The Social Security payments Americans receive in the mail are roughly half of what they would be if the U.S. Bureau of Labor Statistics reported the Consumer Price Index honestly, a veteran econometrician told WND.
John Williams contends the U.S. government statistics intentionally understate inflation as measured by the Consumer Price Index, or CPI.
By understating CPI data, Williams argued, government officials are able to avoid increases in Social Security payments that are mandated by law as “cost of living adjustments.”
Williams maintains a website called Shadow Government Statistics that is dedicated to examine “analysis behind and beyond government economic reporting.”
In an analysis of the CPI, Williams contends the index is understated by roughly 7 percent per year by government intentionally manipulating the data.
Many of the CPI manipulations, Williams asserts, were masterminded by Alan Greenspan, the Federal Reserve chairman from 1987, under President Reagan, to 2006, under President Bush.
Williams points out that one of Greenspan’s manipulations of the CPI involved the consideration that when steak got too expensive, the consumer would substitute hamburger for the steak. So, Greenspan argued, the inflation measure should reflect the costs of buying hamburger, not steak.

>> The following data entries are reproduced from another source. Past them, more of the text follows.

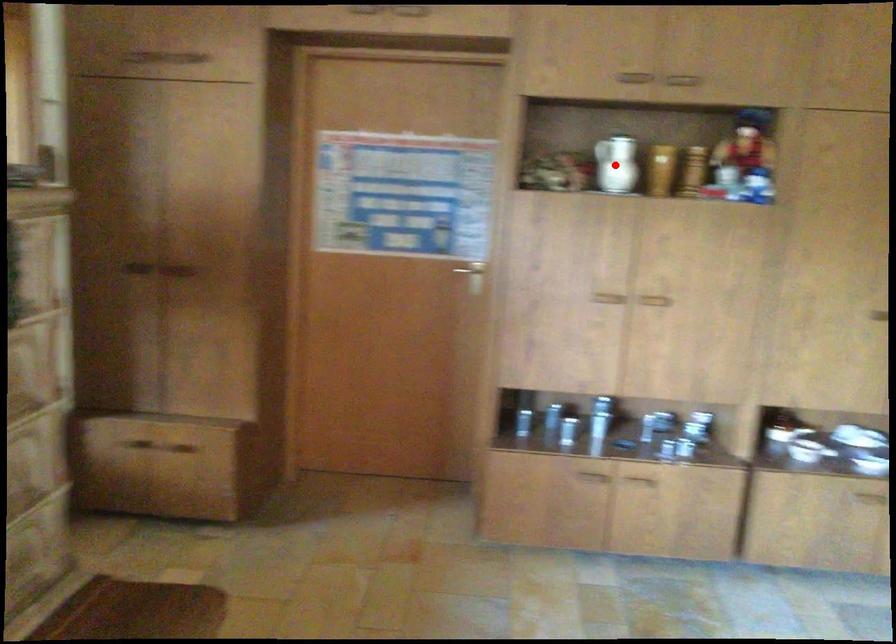
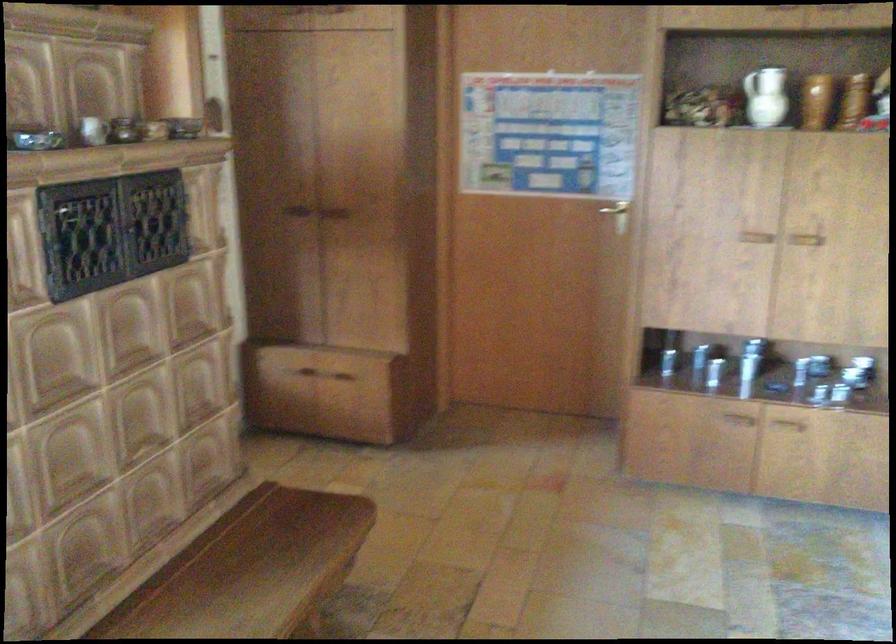
In the second image, find the point that corresponds to the highlighted location in the first image.

(764, 96)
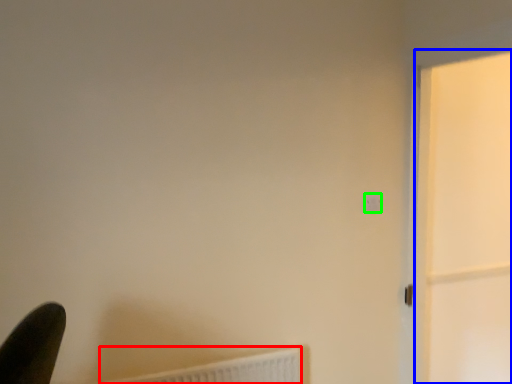
Question: Which object is the farthest from radiator (highlighted by a red box)? Choose among these: screen door (highlighted by a blue box) or light switch (highlighted by a green box).

Choices:
 (A) screen door
 (B) light switch

Answer: (A)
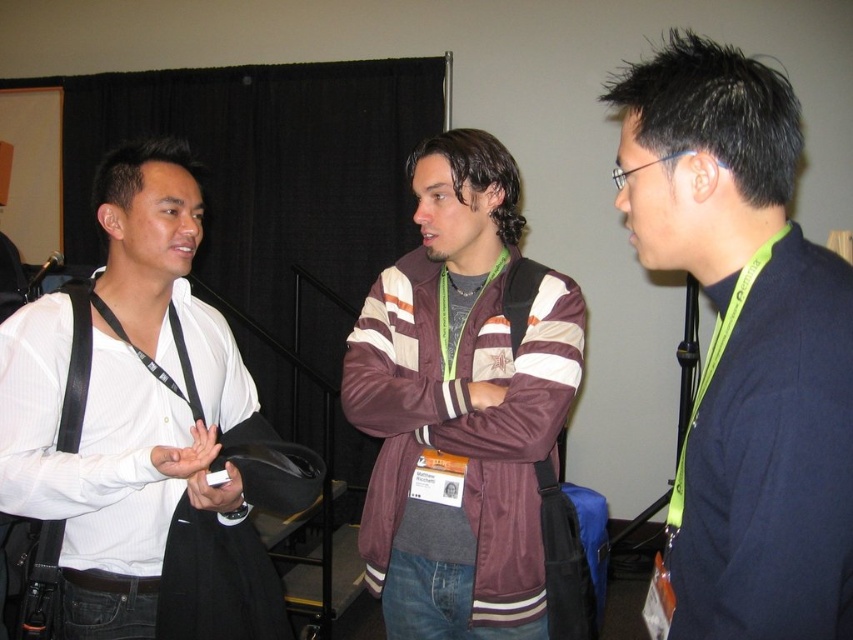
Where is `dark blue sweater at center`? dark blue sweater at center is located at coordinates (746, 346).

Does dark blue sweater at center have a lesser width compared to white shirt at left?

Yes, dark blue sweater at center is thinner than white shirt at left.

This screenshot has width=853, height=640. Find the location of `dark blue sweater at center`. dark blue sweater at center is located at coordinates (746, 346).

Which is below, maroon fabric jacket at center or white shirt at left?

maroon fabric jacket at center

Find the location of `maroon fabric jacket at center`. maroon fabric jacket at center is located at coordinates (462, 404).

Find the location of a particular element. This screenshot has height=640, width=853. maroon fabric jacket at center is located at coordinates (462, 404).

Does dark blue sweater at center have a lesser height compared to maroon fabric jacket at center?

Yes, dark blue sweater at center is shorter than maroon fabric jacket at center.

Between dark blue sweater at center and maroon fabric jacket at center, which one has less height?

Standing shorter between the two is dark blue sweater at center.

Identify the location of dark blue sweater at center. This screenshot has width=853, height=640. (746, 346).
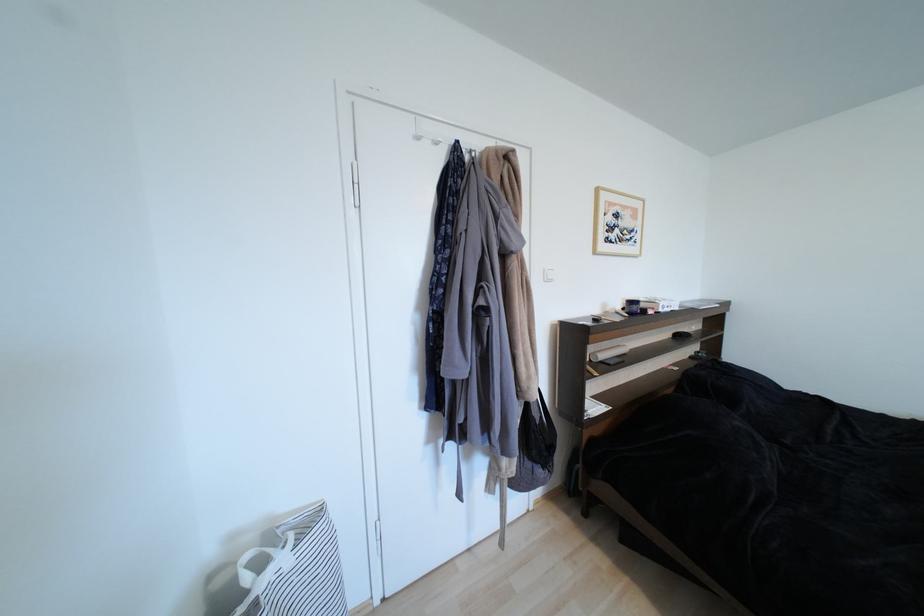
What do you see at coordinates (419, 134) in the screenshot?
I see `a white door hook` at bounding box center [419, 134].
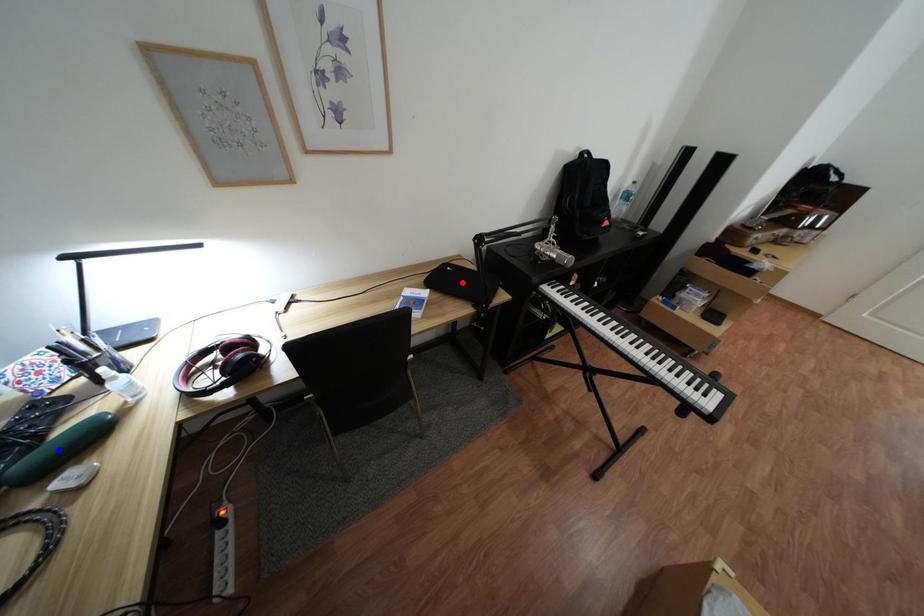
Question: Which of the two points in the image is closer to the camera?

Choices:
 (A) Blue point is closer.
 (B) Red point is closer.

Answer: (A)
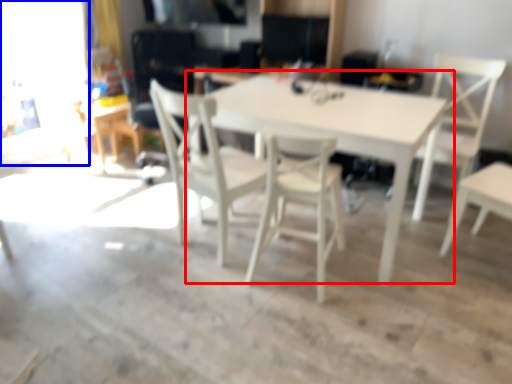
Question: Which of the following is the farthest to the observer, table (highlighted by a red box) or glass door (highlighted by a blue box)?

Choices:
 (A) table
 (B) glass door

Answer: (B)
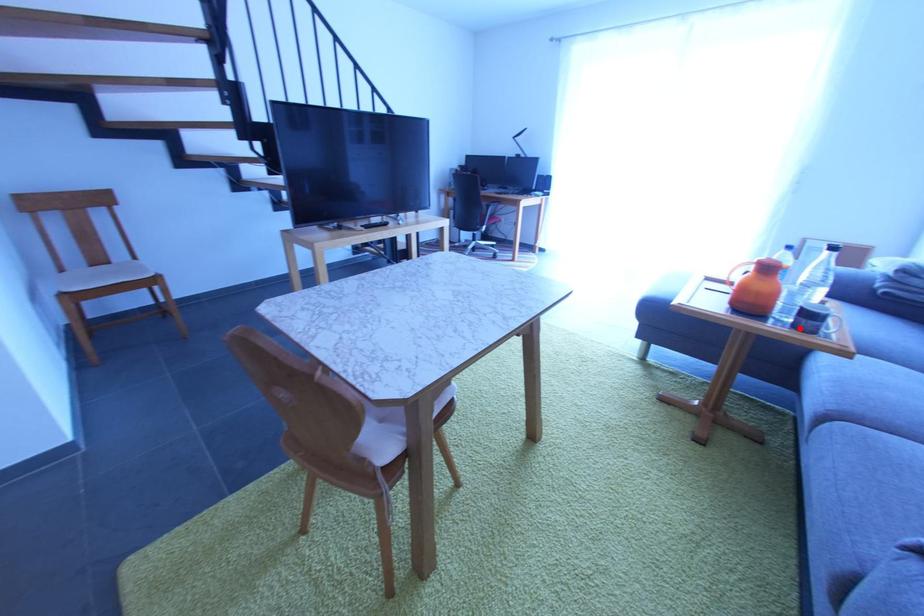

“Of course, replacing hamburger for steak in the calculations would reduce the inflation rate,” Williams commented, “but it represented the rate of inflation in terms of maintaining a declining standard of living. Cost of living was being replaced by the cost of survival.”
Williams noted the old system “told you how much you had to increase your income in order to keep buying steak. The new system promised you hamburger and then dog food, perhaps, after that.”
Williams concluded Greenspan’s arguments violated the “intent and common usage of the inflation index.”
“The CPI was considered sacrosanct within the Department of Labor, given the number of contractual relationships that were anchored to it,” Williams wrote. “The CPI was one number that never was to be revised, given its widespread usage.”
The Consumer Price Index is the central statistic the federal government uses to calculate inflation.
The CPI is a complex government statistic that was introduced in the 1920s to track the market cost of a “basket of goods and services.”
Beginning in the Carter administration, federal economists have cleverly redefined the CPI, with the goal of removing from the index expensive items, including food and energy, that would push the it higher.
Today, when setting interest rates, the Federal Reserve focuses on a variation of the CPI that measures “core inflation.”
The government’s calculation of core inflation now excludes items such as food and energy, because food and energy “face volatile price movements.”
In other words, since food and energy prices can spike, as they have this year, the Bureau of Labor Statistics calculates “core inflation” without them. The rationale is that the price shocks are temporary and, therefore, would distort the measurement of underlying long-term inflation.
To a family faced with paying rising food and gas prices, however, “core inflation” at 2 percent does not reflect the cost of living.
Other items also can be thrown out of the CPI market basket if their price spikes under the premise that the big price changes reflect passing market disequilibrium that would distort the measurement of long-term trends.
Williams says the inflation rate is further deflated by changing “weighted factors” used in the index.
He estimates the true inflation rate in the U.S. would be close to 11 or 12 percent if the CPI were not manipulated.
The results of this under-reporting are dramatic, with the compounding effect just since the early 1990s of reducing annual cost-of-living adjustments in Social Security so that today’s checks are roughly half what they would be if the CPI were reported honestly, according to the standards of the 1980s.
Greenspan’s recently released autobiographical book, “The Age of Turbulence,” openly admits the political influences behind the calculation of inflation.
He notes President Richard Nixon imposed wage and price controls in 1971, even though the rate of inflation then was less than 5 percent.
Greenspan argues that the 4.5 percent inflation the U.S. experienced for the half century since abandonment of the gold standard may become the norm, with the consequence that saved dollars will lose half of their purchasing power in about 15 years.
At the height of the gold standard between 1870 and 1913, just prior to World War I, Greenspan correctly notes that the cost of living as calculated by the Federal Reserve Bank of New York rose only 0.2 percent annually.
The dilemma the Fed faces is that under the U.S. fiat currency system, to keep inflation low it must keep interest rates high.
“Yet to keep the inflation rate down to a gold standard level of under 1 percent, or even a less draconian 1 to 2 percent range,” Greenspan wrote, “the Fed, given my scenario, would have to constrain monetary expansion so drastically that it could temporarily drive up interest rates into the double-digit range not seen since the days of Paul Volcker.”
High interest rates constrict the money supply, make borrowing difficult and generally depress economic growth.
During his term, Greenspan justified 1 percent interest rates, which in 2003 were the lowest rates in 45 years, in a determined plan to keep the economy growing.
Williams argued, however, that the result has been to fuel real inflation.